EXTRACTED TEXT START

Gantz and Inuyashiki both get ‘we live in a society’ by their ends but do so successfully. While I haven’t read Oku’s latest series Gigant, it’s hard for me to imagine Oku dropping his penchant for realism and societal commentary in his newest work. He might be choosing to go the historical route to say something about modern Japanese culture through the lens of old days, or he might be choosing to turn back the clock to analyze certain aspects of Japanese society and how they came to be. I don’t mean to imply that Hiroya Oku only has morals or philosophical musings he wants to impart; it’s clear he enjoys telling insane stories and going off on the action along the way. There’s always something behind his tales though and I’m very excited for whatever nonsense he wants to drench me in next. I’ll eat it up.

EXTRACTED TEXT END
INFORMATION SHOWN START

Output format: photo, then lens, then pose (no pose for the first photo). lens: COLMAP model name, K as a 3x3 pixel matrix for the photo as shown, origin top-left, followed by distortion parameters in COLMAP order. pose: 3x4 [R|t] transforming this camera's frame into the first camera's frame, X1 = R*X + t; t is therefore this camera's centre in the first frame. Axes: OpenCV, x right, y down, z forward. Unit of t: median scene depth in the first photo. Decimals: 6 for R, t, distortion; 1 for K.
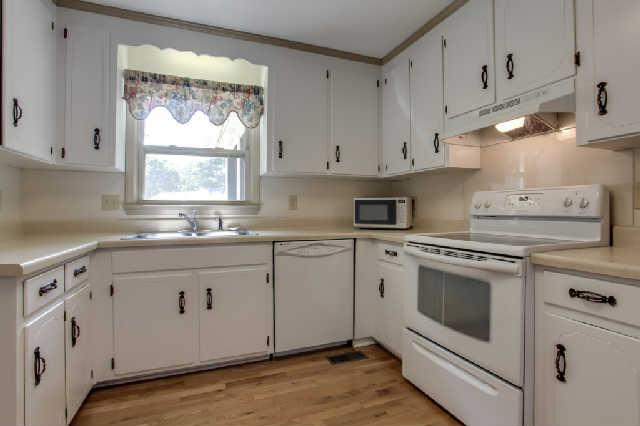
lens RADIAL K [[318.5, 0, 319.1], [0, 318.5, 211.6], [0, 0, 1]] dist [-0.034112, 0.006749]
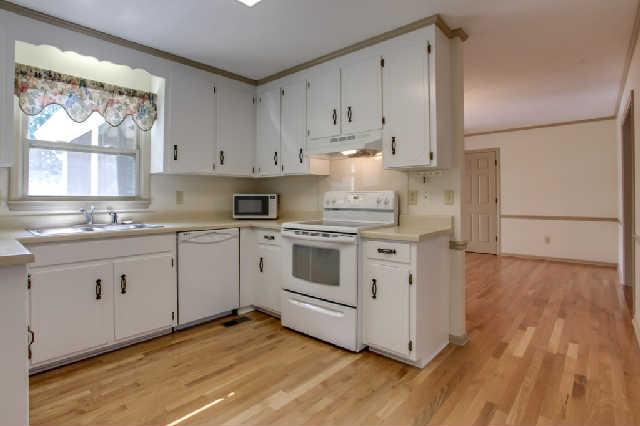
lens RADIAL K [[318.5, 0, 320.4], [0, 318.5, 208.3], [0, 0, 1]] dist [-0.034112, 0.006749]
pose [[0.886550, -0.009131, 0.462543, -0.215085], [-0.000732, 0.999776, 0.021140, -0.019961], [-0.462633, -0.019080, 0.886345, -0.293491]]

INFORMATION SHOWN END
INFORMATION SHOWN START

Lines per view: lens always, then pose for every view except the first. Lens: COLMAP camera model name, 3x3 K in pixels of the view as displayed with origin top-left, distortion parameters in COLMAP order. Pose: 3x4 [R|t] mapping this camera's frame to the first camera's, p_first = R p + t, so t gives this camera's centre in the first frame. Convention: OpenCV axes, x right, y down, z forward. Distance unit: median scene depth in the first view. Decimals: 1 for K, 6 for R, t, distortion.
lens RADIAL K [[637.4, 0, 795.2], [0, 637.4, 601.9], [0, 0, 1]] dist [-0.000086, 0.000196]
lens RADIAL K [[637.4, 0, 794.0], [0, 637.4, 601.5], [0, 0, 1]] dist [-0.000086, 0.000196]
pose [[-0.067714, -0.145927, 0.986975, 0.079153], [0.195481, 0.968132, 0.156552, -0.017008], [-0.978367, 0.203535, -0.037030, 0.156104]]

INFORMATION SHOWN END

Please name Hiroya Oku's latest series that the writer of the passage on Oku's manga says they haven't read.

Gigant